Très apprécié à son époque, il se voit confier l’essentiel de la décoration de la grande galerie de Trianon, soit vingt et un tableaux exécutés entre 1688 et 1693. Pour ce lieu, long de près de 53 mètres et rythmé par 16 grandes baies donnant sur les jardins, l’artiste opte pour des toiles de format vertical. Elles représentent chaque bosquet des jardins de Versailles agrémenté de personnages tirés de la mythologie ou des fables, disposés en deux registres (terrestre et céleste), et prenant modèle sur les paysages bucoliques du peintre bolonais l’Albane. Ce cycle constitue un ensemble unique, révélateur du goût de Louis XIV pour ses jardins ; il demeure par ailleurs une référence majeure dans la représentation des jardins à la française et continue d’alimenter notre connaissance des bosquets de Versailles.

La galerie des Cotelle au Grand Trianon.

En écho à ces toiles sont également présentées quatorze gouaches de Cotelle représentant en miniature les tableaux de la galerie. Des sculptures en plomb provenant du décor de certains bosquets disparus du jardin de Versailles, comme celui du Labyrinthe, ou encore le bosquet des Dômes, sont exceptionnellement présentées dans l’exposition. Toutefois la galerie, commande royale, et sans doute la réalisation majeure de l’artiste ne doit pas faire oublier les autres aspects de sa carrière.

Grâce à la redécouverte de nombreuses pièces d’archives, la vie de l’artiste est désormais mieux cernée. Fils d’un décorateur et ornemaniste, Jean Cotelle se forme probablement chez le portraitiste Claude Lefebvre. Après un long séjour en Italie, il rentre à l’Académie royale de peinture et de sculpture en tant que miniaturiste. Il est chargé d’illustrer les Campagnes de Louis XIV. Bénéficiant d’un certain renom, il est appelé par Monsieur, frère du roi, pour décorer dans les années 1680 le cabinet des Bijoux du château de Saint-Cloud, aujourd’hui disparu. L’artiste est également de ceux qui reçoivent la commande d’un May pour Notre-Dame de Paris, les Noces de Cana.

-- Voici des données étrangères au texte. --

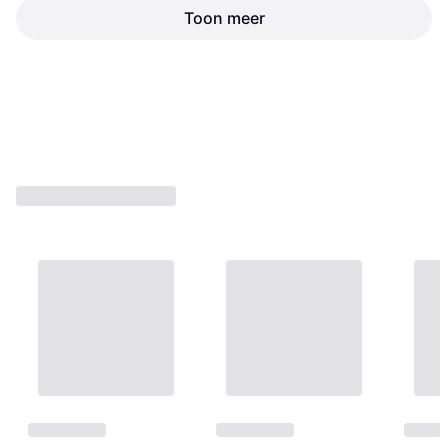
Ice Skates Roze
Toon meer
K2 Alexis Ice Pro Ice Skates
IJsschaats
Zwart
IJsschaats
€ 85,49
€ 102,99
€ 86,99
1 winkel
1 winkel
1
2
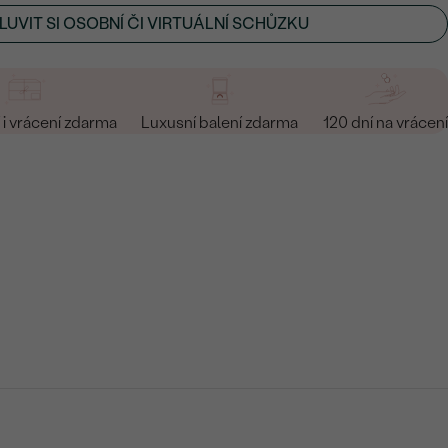
UVIT SI OSOBNÍ ČI VIRTUÁLNÍ SCHŮZKU
i vrácení zdarma
Luxusní balení zdarma
120 dní na vrácení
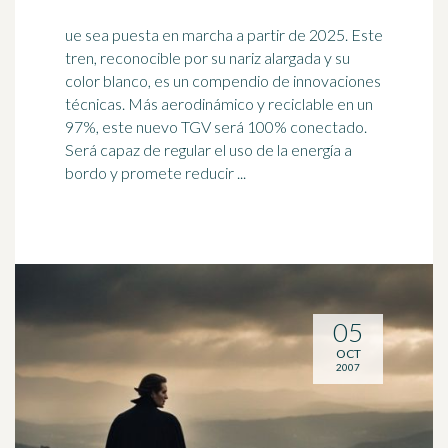
ue sea puesta en marcha a partir de 2025. Este
tren, reconocible por su nariz alargada y su
color blanco, es un compendio de innovaciones
técnicas. Más aerodinámico y reciclable en un
97%, este nuevo TGV será 100% conectado.
Será
capaz
de regular el uso de la energía a
bordo y promete reducir ...
05
OCT
2007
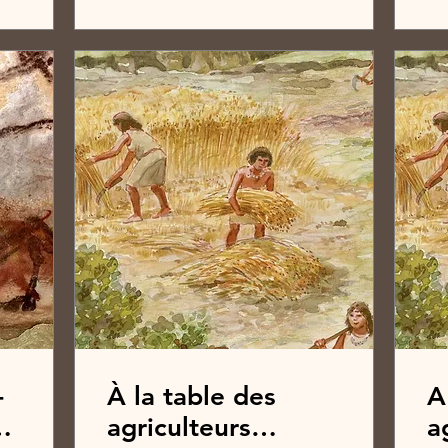
-
À la table des
A
2e
agriculteurs
a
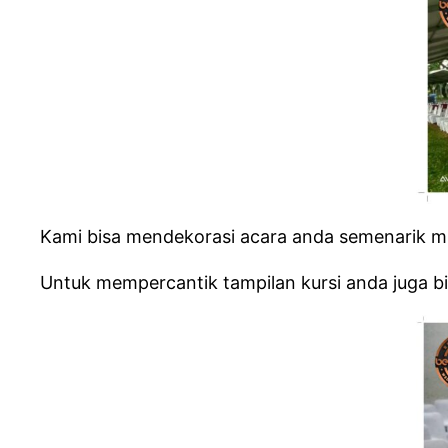
Kami bisa mendekorasi acara anda semenarik mu
Untuk mempercantik tampilan kursi anda juga b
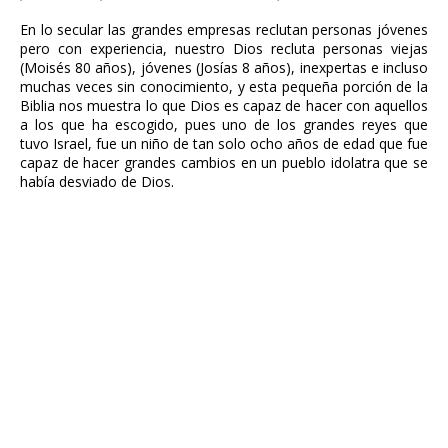
En lo secular las grandes empresas reclutan personas jóvenes
pero con experiencia, nuestro Dios recluta personas viejas
(Moisés 80 años), jóvenes (Josías 8 años), inexpertas e incluso
muchas veces sin conocimiento, y esta pequeña porción de la
Biblia nos muestra lo que Dios es capaz de hacer con aquellos
a los que ha escogido, pues uno de los grandes reyes que
tuvo Israel, fue un niño de tan solo ocho años de edad que fue
capaz de hacer grandes cambios en un pueblo idolatra que se
había desviado de Dios.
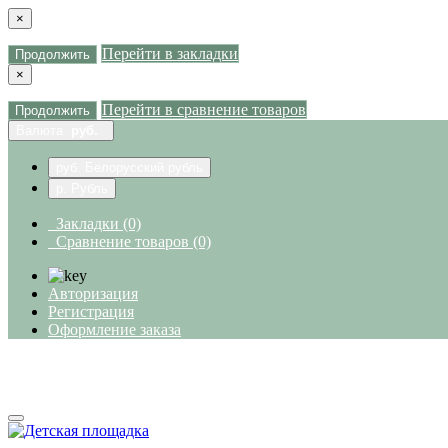
×
Перейти в закладки
Продолжить
×
Перейти в сравнение товаров
Продолжить
Валюта
руб.
руб. Белорусский рубль
р. Рубль
Закладки (0)
Сравнение товаров (0)
Авторизация
Регистрация
Оформление заказа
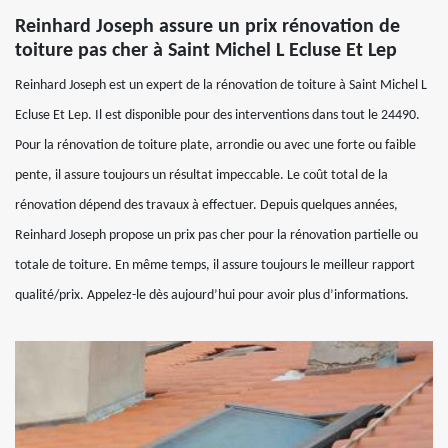
Reinhard Joseph assure un prix rénovation de
toiture pas cher à Saint Michel L Ecluse Et Lep
Reinhard Joseph est un expert de la rénovation de toiture à Saint Michel L
Ecluse Et Lep. Il est disponible pour des interventions dans tout le 24490.
Pour la rénovation de toiture plate, arrondie ou avec une forte ou faible
pente, il assure toujours un résultat impeccable. Le coût total de la
rénovation dépend des travaux à effectuer. Depuis quelques années,
Reinhard Joseph propose un prix pas cher pour la rénovation partielle ou
totale de toiture. En même temps, il assure toujours le meilleur rapport
qualité/prix. Appelez-le dès aujourd’hui pour avoir plus d’informations.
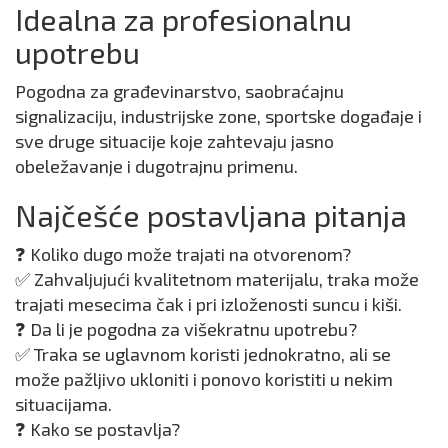
Idealna za profesionalnu
upotrebu
Pogodna za građevinarstvo, saobraćajnu
signalizaciju, industrijske zone, sportske događaje i
sve druge situacije koje zahtevaju jasno
obeležavanje i dugotrajnu primenu.
Najčešće postavljana pitanja
❓ Koliko dugo može trajati na otvorenom?
✅ Zahvaljujući kvalitetnom materijalu, traka može
trajati mesecima čak i pri izloženosti suncu i kiši.
❓ Da li je pogodna za višekratnu upotrebu?
✅ Traka se uglavnom koristi jednokratno, ali se
može pažljivo ukloniti i ponovo koristiti u nekim
situacijama.
❓ Kako se postavlja?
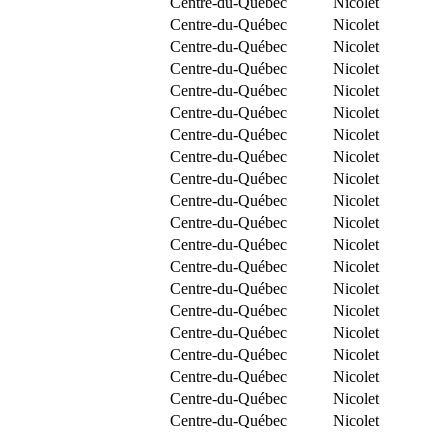
Centre-du-Québec
Nicolet
Centre-du-Québec
Nicolet
Centre-du-Québec
Nicolet
Centre-du-Québec
Nicolet
Centre-du-Québec
Nicolet
Centre-du-Québec
Nicolet
Centre-du-Québec
Nicolet
Centre-du-Québec
Nicolet
Centre-du-Québec
Nicolet
Centre-du-Québec
Nicolet
Centre-du-Québec
Nicolet
Centre-du-Québec
Nicolet
Centre-du-Québec
Nicolet
Centre-du-Québec
Nicolet
Centre-du-Québec
Nicolet
Centre-du-Québec
Nicolet
Centre-du-Québec
Nicolet
Centre-du-Québec
Nicolet
Centre-du-Québec
Nicolet
Centre-du-Québec
Nicolet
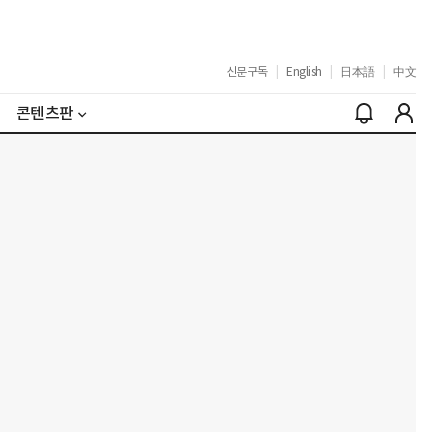
신문구독
|
English
|
日本語
|
中文
콘텐츠판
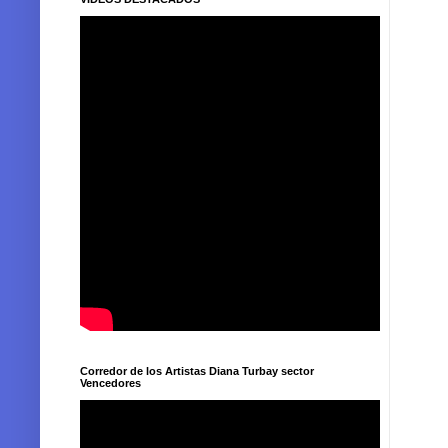
Corredor de los Artistas Diana Turbay sector
Vencedores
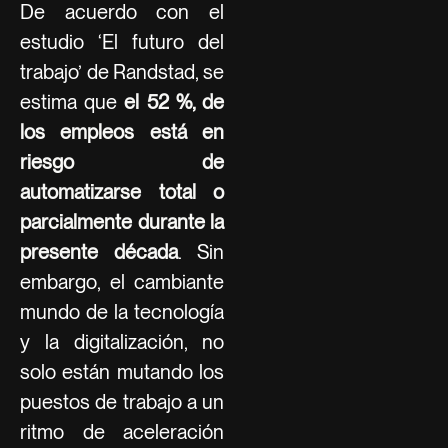
De acuerdo con el
estudio ‘El futuro del
trabajo’ de Randstad, se
estima que
el 52 %, de
los empleos está en
riesgo de
automatizarse total o
parcialmente durante la
presente década
. Sin
embargo, el cambiante
mundo de la tecnología
y la digitalización, no
solo están mutando los
puestos de trabajo a un
ritmo de aceleración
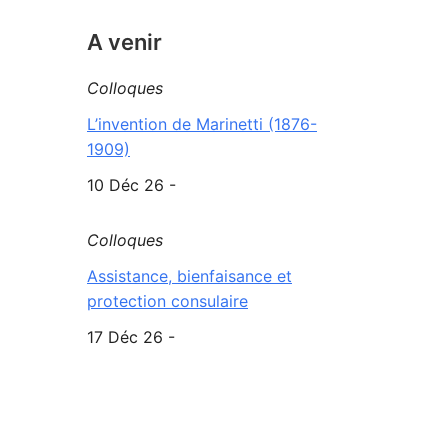
A venir
Colloques
L’invention de Marinetti (1876-
1909)
10 Déc 26 -
Colloques
Assistance, bienfaisance et
protection consulaire
17 Déc 26 -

Jean II Cotelle (1648-1708)
Gouache sur papier avant 1696
(c) château de Versailles / Christophe Fouin

En 1693, il quitte Paris pour Marseille où il devient directeur adjoint de l’Opéra et où il décore le plafond de l’Hôtel de Ville. Ses talents de décorateur le conduisent à participer aux décors éphémères pour l’entrée du duc de Bourgogne et du duc de Berry en Avignon. De retour à Paris en 1703, sa carrière semble plus discrète, et s’oriente vers la réalisation de dessins pour la gravure et de gouaches pour les éventails. Il meurt le 24 septembre 1708 à Villiers-sur-Marne.
L’exposition explore ces différentes facettes de sa carrière et, pour la première fois, établit un premier corpus de ses œuvres, contribuant ainsi à ressusciter une personnalité dont l’historiographie n’a jusqu’alors pas rendu compte de la richesse.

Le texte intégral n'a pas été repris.